Esports for some, is a very new concept. Many people can’t believe people can be paid big money for playing video games. But esports has been going on for a very long time. And over the years it has evolved massively to the industry we see today. Even now, due to COVID-19 and new restrictions popping up over the world, the scene is still evolving and adapting to the world around it. So let’s take a little look at esports over the years.
The early days
Esports couldn’t have been more different way back in the day. The first recorded esports event took place in 1972 at Stamford University. But there was no Call of Duty or Rocket League back then, the game in contention at that time was a title called Spacewar. Students would compete in the tournament, all in the hopes of winning a year long subscription to Rolling Stones magazine. A far cry from the prize packets we see today.

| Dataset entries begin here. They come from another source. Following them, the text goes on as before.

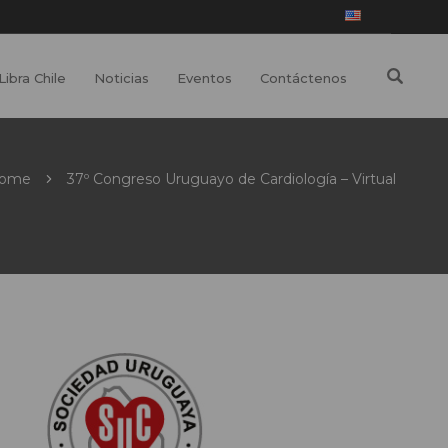
Libra Chile
Noticias
Eventos
Contáctenos
ome
37º Congreso Uruguayo de Cardiología – Virtual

It took until the 80s though for esports to really take off, when in 1980, the very first official competition took place. And it did so with one of the most popular games of all time. Space Invaders. Due to the popularity of the game at the time, it received a lot of media coverage, and ended up seeing over 10,000 participants, but only one could win it. That legend happened to be Rebecca Ann Heineman, who went on to be a videogame designer and programmer.
Enter the matrix
Ok, not the actual matrix. But the internet. It hit in the 90s which would lead to one of the biggest developments in video game history, allowing for competitive gaming to be done remotely between two people on opposite sides of the planet. It also saw the beginning of dominance between the main manufacturers of consoles in terms of Nintendo, Sega and Sony. Previous to that there were so many different consoles available from a wide range of names. But many popular household names such as Atari, Sinclair and others failed to continue their impressive form from the previous decades.
During the same decade, we saw prize pools increasing in value. Partly due to increasing popularity of video games, seeing sponsors coming in to competitions, but also thanks to the establishment of Cyberathlete Professional League (CPL). CPL was the first major gaming league organiser who would introduce professional gaming leagues and tournaments around the world. Their prize pools would hit the value of $15,000 in the late 90s, and it was probably the point where people thought it was possible to start earning a living from playing video games.

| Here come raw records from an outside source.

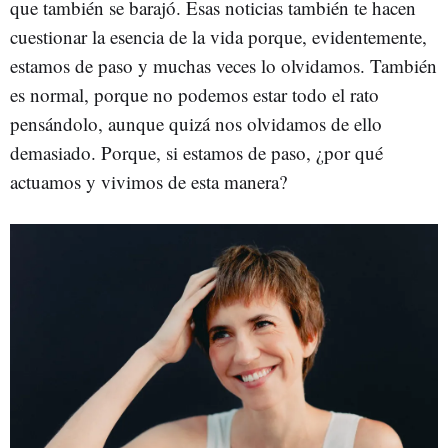
que también se barajó. Esas noticias también te hacen
cuestionar la esencia de la vida porque, evidentemente,
estamos de paso y muchas veces lo olvidamos. También
es normal, porque no podemos estar todo el rato
pensándolo, aunque quizá nos olvidamos de ello
demasiado. Porque, si estamos de paso, ¿por qué
actuamos y vivimos de esta manera?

After bubbling under the radar of the majority of the public for several years, esports has exploded in popularity over the course of the last decade. Today’s events are much bigger in almost every way compared to those in the 80s and 90s. In fact, some esports events have become just as popular as some traditional sports, if not more so, and it has even gotten to the point that there are picks and odds for tournaments on specilalized betting sites, the so call bookies now follow electronic sports the same as they do with traditional sports.
But how has esports gotten bigger? We’re talking much bigger crowds, huge television audiences, blockbuster commercial deals and prize money for the winning teams and players beyond what the imagination ever thought possible. There are even now dedicated esports arenas and outlets who report regularly on esports news.

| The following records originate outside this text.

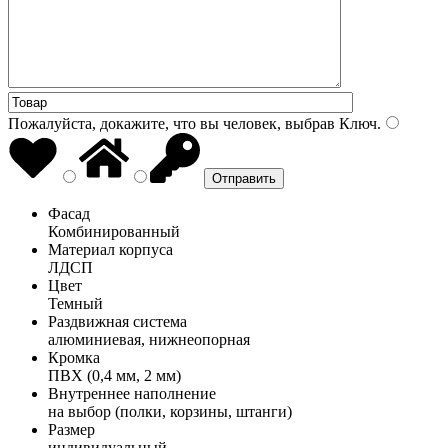
Пожалуйста, докажите, что вы человек, выбрав
Ключ
.
Фасад
Комбинированный
Материал корпуса
ЛДСП
Цвет
Темный
Раздвижная система
алюминиевая, нижнеопорная
Кромка
ПВХ (0,4 мм, 2 мм)
Внутреннее наполнение
на выбор (полки, корзины, штанги)
Размер
индивидуальный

The 2020 esports calendar was packed with a whole host of events to take place all over the planet. But following the pandemic of COVID-19 and the global lockdowns that ensued, events around the globe were cancelled or postponed. We saw events like FIFA’s ePremier League being finished after the new season had started, and other tournaments changing the ways they operate.
No longer were people facing off on a stage in front of an audience. Instead, people were making the most of the internet, using it to host online tournaments. Which worked well for many, but did see issues pop up like unstable connections delaying matches and many players complaining that lag was ever present. Nowhere near as smooth as they would have been if played over a local area network.
This bizarre new way has become the new normal though. And it’s likely it will continue into the new year. We can only hope that we’re allowed back into arenas to see the best of the best compete, but until then, watching matches online will have to do. And despite all of this, the growth of esports doesn’t look like stopping any time soon. Because unlike traditional sports, you can’t really play football or rugby over the internet, so it has lead to a whole new audience who are looking to get some serious sporting entertainment on their screens.